Keeping global markets open

09 May 2008

In a speech earlier this year, Charlie McCreevy, European Commissioner for Internal Market and Services, noted that in times of big changes and uncertainties, globalisation is increasingly perceived as a threat.

Heard through the fog of recent financial turmoil, the cries of protectionists are loud and growing louder. McCreevy posed the basic question: Should Europe open its doors to goods, people, and ideas from outside or should it close them?

The answer seems quite clear to him. “We need an open Europe – open to each other but also open to the rest of the world. A Europe which is confident enough to promote its values, its traditions, its interests and its rules. A Europe which is a reliable partner in the world.”

His belief echoes across the Atlantic, where the U.S. Chamber of Commerce recently launched the Global Regulatory Cooperation Project (GRC) to combat the growing problem of protectionist and divergent regulations that distort markets and undermine competitiveness. GRC has committed itself to important policy areas that include:

Intellectual property

Governments are increasingly undermining intellectual property rights to achieve policy objectives that prejudice the legitimate interests of innovators.

Competition policy

Antitrust should minimise market distortions but differences in enforcement can make competition authorities instruments of market distortion.

Nationalised enterprises, subsidies, and anti-competitive public sector restraints. State-owned companies gain market share from private competitors using artificially subsidised costs or government burdens.

Investment policies

As barriers to trade these come from limits on foreign direct investment and the adoption of conflicting financial regulations.

Standards

Governments often adopt rules incompatible with internationally accepted standards and impose mandates inconsistent with open and competitive markets.

Government Procurement

Governments use procurement to give domestic firms a captive market at the expense of foreign competitors.

The U.S. Chamber and its European partner, Business Europe, have estimated that commercial impediments in the transatlantic economic relationship cause a 1.5 to 3% drag on the U.S. and European economies.

“Without transatlantic regulatory cooperation, we will continue to see market distortions,• said Stan Anderson, GRC chairman. “We need to get ahead of regulators who continue to create new barriers on both sides of the Atlantic faster.”

Protectionism flies in the face of trade benefits derived from a 60-year worldwide effort to reduce tariffs, product quotas and other isolationist barriers erected before World War II. In 1947 the average tariff on industrial products between industrialised nations was more than 40%, while now they are less than 40%.

As a result, millions of jobs have been created worldwide, consumers have more purchasing power, economies have grown, and many people have more access to innovative technologies.

SC&RA supports efforts to ensure access to a competitive market place for businesses and consumers – so long as fair trade, equitable tariffs and taxation and an overall level playing field are the global market focus.

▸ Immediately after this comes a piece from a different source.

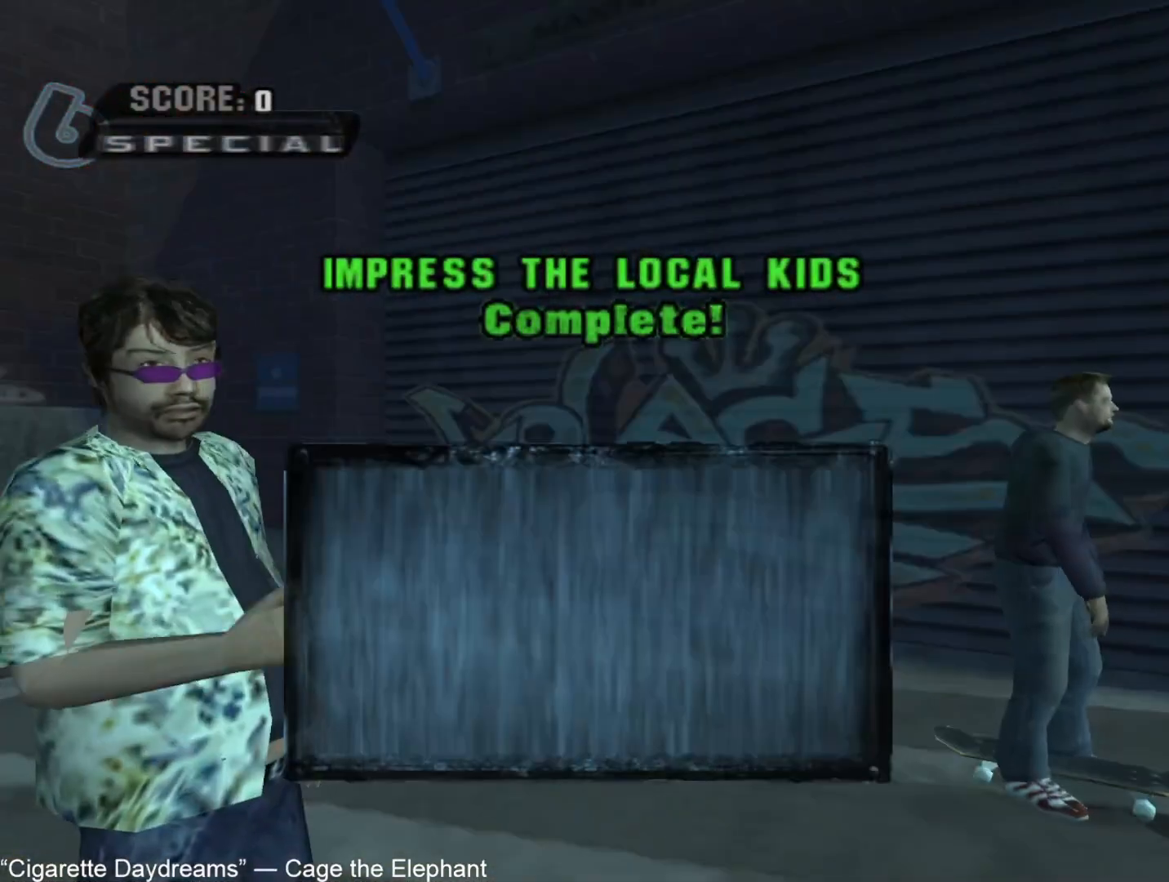
{"dt_ms": 500, "buttons": ["CROSS"], "left_stick": "center", "right_stick": "center", "button_events": [[33, "CIRCLE", "up"], [200, "CROSS", "down"], [250, "CROSS", "up"], [333, "CROSS", "down"], [400, "CROSS", "up"], [483, "CROSS", "down"]]}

With members in 47 nations, SC&RA embraces globalisation. The association is working with KHL (IC publisher) and ESTA (European Association of Heavy Haulage, Transport and Mobile Cranes) to host a World Crane and Transport Summit in Europe in October 2009. Industry associations around the world are invited to participate.

Globalisation will be discussed at the SC&RA International Business Forum, 3 to 13 November, in Sydney, Australia and Auckland, New Zealand. As SC&RA celebrates 60 years of excellence, we look to a future with an ever stronger international network of members.